Guttman scale. The main assumption is that the attitude is some one-dimensional structure, and the responses of the respondent, expressing it, on a good scale should represent a certain coherence and hierarchy. According to Gutman, this means that a respondent with a certain attitude accepts (agrees) with some statements and does not accept others. Thus, statements form a certain ordered set: from those that are accepted by the majority of people to those that are accepted by a few. Method is based on the principle of homogeneity, and the scale itself is cumulative: the items are formulated and ordered in such a way that the respondent's choice of any of them implies automatic agreement with all items of a lower rank. Attitude measurement consists in the fact that the respondent indicates those statements on the scale that he can accept; at the same time, he uses only dichotomous answers ("yes - no" or "agree - disagree"). The assessment of the attitude is the assessment of the corresponding class (point) of the scale. Thus, if the final score received by the respondent is known, it is possible to predict his answers for all statements.

semantic differential

Instruction

This part of the study determines the value of each department store to you by rating them using a series of scales limited by opposite adjectives. Using an "X" mark the place on the scale between opposite adjectives that best describes your opinion of the store.

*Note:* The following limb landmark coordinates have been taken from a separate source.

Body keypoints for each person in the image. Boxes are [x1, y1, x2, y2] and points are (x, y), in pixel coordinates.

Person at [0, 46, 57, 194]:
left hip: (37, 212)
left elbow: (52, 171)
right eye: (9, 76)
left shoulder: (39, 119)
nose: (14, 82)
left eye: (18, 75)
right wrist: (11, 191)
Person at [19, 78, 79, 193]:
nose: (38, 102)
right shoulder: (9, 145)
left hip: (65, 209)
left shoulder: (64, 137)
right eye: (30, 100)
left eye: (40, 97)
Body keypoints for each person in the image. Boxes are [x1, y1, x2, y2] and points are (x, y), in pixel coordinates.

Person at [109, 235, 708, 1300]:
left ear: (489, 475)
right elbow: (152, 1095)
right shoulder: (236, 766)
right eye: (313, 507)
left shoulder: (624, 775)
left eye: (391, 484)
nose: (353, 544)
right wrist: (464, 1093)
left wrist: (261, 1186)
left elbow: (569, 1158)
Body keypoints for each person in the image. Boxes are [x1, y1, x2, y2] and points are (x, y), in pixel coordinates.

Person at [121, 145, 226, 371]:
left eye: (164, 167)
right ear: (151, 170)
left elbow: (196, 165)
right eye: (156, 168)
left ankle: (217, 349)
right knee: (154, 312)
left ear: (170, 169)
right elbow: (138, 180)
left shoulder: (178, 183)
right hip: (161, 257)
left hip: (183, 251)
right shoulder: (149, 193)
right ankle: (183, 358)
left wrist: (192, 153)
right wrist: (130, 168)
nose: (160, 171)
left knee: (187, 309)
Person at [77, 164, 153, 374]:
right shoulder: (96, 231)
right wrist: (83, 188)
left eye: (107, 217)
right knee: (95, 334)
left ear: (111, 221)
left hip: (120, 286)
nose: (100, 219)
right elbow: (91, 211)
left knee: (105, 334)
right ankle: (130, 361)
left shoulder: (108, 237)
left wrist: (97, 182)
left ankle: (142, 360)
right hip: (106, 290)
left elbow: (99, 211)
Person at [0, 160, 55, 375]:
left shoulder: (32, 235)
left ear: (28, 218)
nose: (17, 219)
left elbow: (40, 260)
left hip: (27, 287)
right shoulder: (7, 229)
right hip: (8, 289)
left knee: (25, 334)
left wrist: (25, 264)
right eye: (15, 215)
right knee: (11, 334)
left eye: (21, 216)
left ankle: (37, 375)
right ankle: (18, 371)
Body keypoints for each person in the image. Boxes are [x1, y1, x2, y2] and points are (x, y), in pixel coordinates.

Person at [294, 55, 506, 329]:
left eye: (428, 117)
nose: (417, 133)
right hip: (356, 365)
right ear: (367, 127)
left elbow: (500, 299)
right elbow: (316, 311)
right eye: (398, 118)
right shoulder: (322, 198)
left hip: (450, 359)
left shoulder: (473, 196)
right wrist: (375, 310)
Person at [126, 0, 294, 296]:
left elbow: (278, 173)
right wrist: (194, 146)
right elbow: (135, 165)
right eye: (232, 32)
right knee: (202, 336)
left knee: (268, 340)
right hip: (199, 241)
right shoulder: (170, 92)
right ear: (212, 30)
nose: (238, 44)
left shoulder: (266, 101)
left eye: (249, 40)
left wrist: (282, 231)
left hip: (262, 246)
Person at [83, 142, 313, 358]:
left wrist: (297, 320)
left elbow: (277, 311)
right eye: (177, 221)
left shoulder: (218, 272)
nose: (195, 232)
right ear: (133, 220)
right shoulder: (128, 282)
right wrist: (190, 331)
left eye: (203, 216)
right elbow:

Please make marks on each scale without missing any.

The form

Sears this is:

Powerful:-:-:-:-:X:-:-: Weak

Unreliable:-:-:-:-:-:X:-: Reliable

Modern:-:-:-:-:-:-:X: Old fashioned

Cold:-:-:-:-:-:X:-: Warm

Caring:-:X:-:-:-:-:-: Indifferent

Respondents make marks on the scale in those places that best reflect their opinion about the object being evaluated [I]. Thus, in our example Sears was rated as weak, reliable, very old-fashioned, warm and caring. A negative adjective or phrase can be either on the right or on the left of the scale. This allows you to control the tendency of some respondents, who are too positive or negative about the object in question, to put marks only on the right or left side without reading the descriptions of the items. Previously, the author described methods for selecting scale categories and compiling a semantic differential scale. Based on this material, the author developed a semantic differential scale to measure perceptions of people and products (Box 9.2. "Marketing Research Practice").

Individual items of the semantic differential can take values ​​from -3 to +3 or from 1 to 7. The data obtained is usually analyzed using profile analysis, when average or median values ​​​​are calculated for each rating scale and then compared using graphing or statistical analysis. This helps to determine the common features of the difference and similarity of objects. To assess differences between segments of respondents, the researcher compares the average responses of different segments. Although the mean value is often used as a summary, the question of treating the obtained data as interval values ​​remains debatable. On the other hand, in cases where the researcher needs to make a general comparison of objects, for example, when determining store preferences, the scores for individual items are summed to obtain overall assessment object.

Box 9.2. Marketing research practice

Semantic differential scale for measuring perceptions of people and products

1. Coarse:-:-:-:-:-:-:-: Fine

2. Delightful:-:-:-:-:-:-:-: Calm

3. Uncomfortable:-:-:-:-:-:-:-: Comfortable

4. Dominant:-:-:-:-:-:-:-: Minor

5. Thrifty:-:-:-:-:-:-:-: Wasteful

6. Pleasant:-:-:-:-:-:-:-: Unpleasant

7. Modern:-:-:-:-:-:-:-: Not modern

8. Organized:-:-:-:-:-:-:-: Unorganized

9. Rational:-:-:-:-:-:-:-: Emotional

10. Early:-:-:-:-:-:-:-: Mature

11. Formal:-:-:-:-:-:-:-: Informal

12. Conservative:-:-:-:-:-:-:-: Liberal

13. Complex:-:-:-:-:-:-:-: Simple

14. Colorless:-:-:-:-:-:-:-: Colorful

15. Humble:-:-:-:-:-:-:-: Vain

The versatility of the semantic differential scale has made it very popular in marketing research. It is widely used to compare brands, products, company images, to develop advertising and promotion strategies, and to develop new types of products. There are several types of the main scale.